Geboren 1954 in Bruck an der Mur, Österreich, lebt in Wien und Limburg
Wurden Sie schon einmal auf einer Ausstellung gebeten, einen Bleistift, einen Radiergummi, eine Tasche, eine Orange oder Banane zu nehmen und mit einem oder mehreren dieser Objekte ungewöhnliche Dinge zu tun, wie den Bleistift in Ihre Nase oder Ihr Ohr zu stecken oder die Tasche über Ihren Kopf zu legen? Nein? Dann haben Sie wahrscheinlich noch nie eine Ausstellung des berühmtesten österreichischen Künstlers, Erwin Wurm, besucht. Und Sie haben somit auch die Chance verpasst, in dieser Pose fotografiert zu werden und in die Geschichte als „One Minute Sculpture“ einzugehen.
Seit Ende der 1980er Jahre experimentiert Wurm nicht nur mit sich selbst (die Fotos, auf denen er mit Bleistiften in der Nase und in den Ohren, mit einem Radiergummi im Mund, mit vergrößerten Linsen auf den Augen oder mit einer Banane zwischen den Beinen posiert, sind wohlbekannt), sondern auch mit dem Publikum. Doch Besucher werden nicht für 15 Minuten zu Prominenten, wie es Andy Warhol einst erdachte, sondern für eine Minute zu einer Skulptur. Jeder und alles kann Kunst sein, wie es der deutsche Künstler Joseph Beuys erklärte. Und Wurm scheint von dieser Vorstellung angetrieben zu sein. Doch seine bizarre, manchmal sarkastische Art, Trivialität in Kunst zu verwandeln, offenbart auch den Humor dieser Idee.
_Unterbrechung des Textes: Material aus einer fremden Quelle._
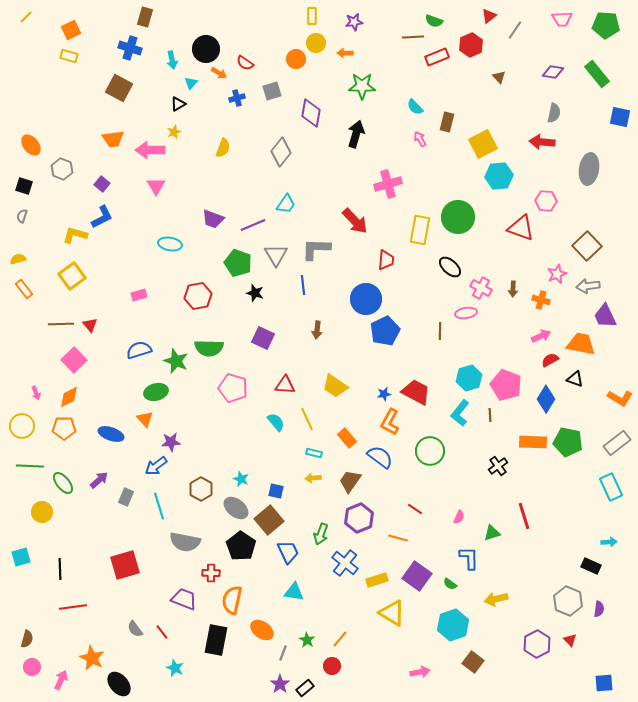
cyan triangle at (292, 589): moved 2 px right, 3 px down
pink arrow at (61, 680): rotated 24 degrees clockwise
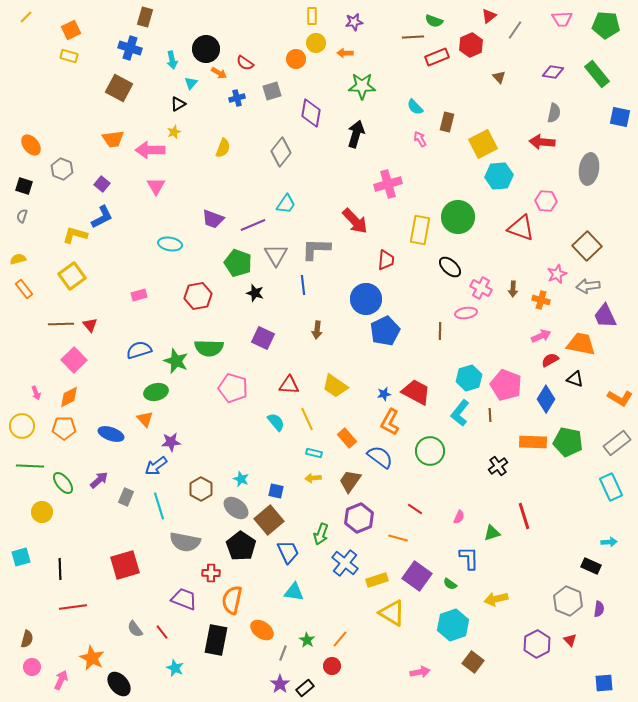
red triangle at (285, 385): moved 4 px right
Ist eine Person mit einem Eimer auf den Schultern oder mit dem Kopf in einem Hundehäuschen Kunst?
Das Thema von Wurms Schöpfungen ist die Trivialität, und die Art und Weise, wie er sich damit auseinandersetzt, ist Humor. „Ich denke, dass Wahrheiten über die Gesellschaft und das menschliche Dasein auf verschiedene Weise ausgedrückt werden können. Ein Mensch kann nicht immer todernst sein. Sarkasmus und Humor können uns helfen, die Dinge in rosigeren Farben zu sehen“, erklärt Wurm, der Humor als Waffe gegen die Missstände der Gesellschaft betrachtet – wie etwa die Gier der Vorstadthäuslebauer. Deshalb fertigt er obskure Modelle von seinen Idolen, von Autos und Häusern, die fettleibigen menschlichen Körpern ähneln und die kriechende Bedrohung der westlichen Zivilisation darstellen. „Fat Car“, dessen Scheinwerfer nicht mehr funktionieren, weil sie mit fetten Kissen bedeckt sind, oder „Fat House“, dessen Wände so aufgebläht sind, dass sie kaum noch unter das Dach passen, und manchmal auch menschliche Figuren, die in rollende Bälle verwandelt werden.
Wurm wurde 2003 bekannt, als die Musikgruppe Red Hot Chili Peppers von seinen „One Minute Sculptures“ inspiriert wurde. 2006 sorgte er für erheblichen Aufruhr, als er ein echtes Familienhaus auf das Dach eines Museums im Wiener MuseumsQuartier montierte, jedoch mit dem Boden nach oben. Und das ist keine Kunst?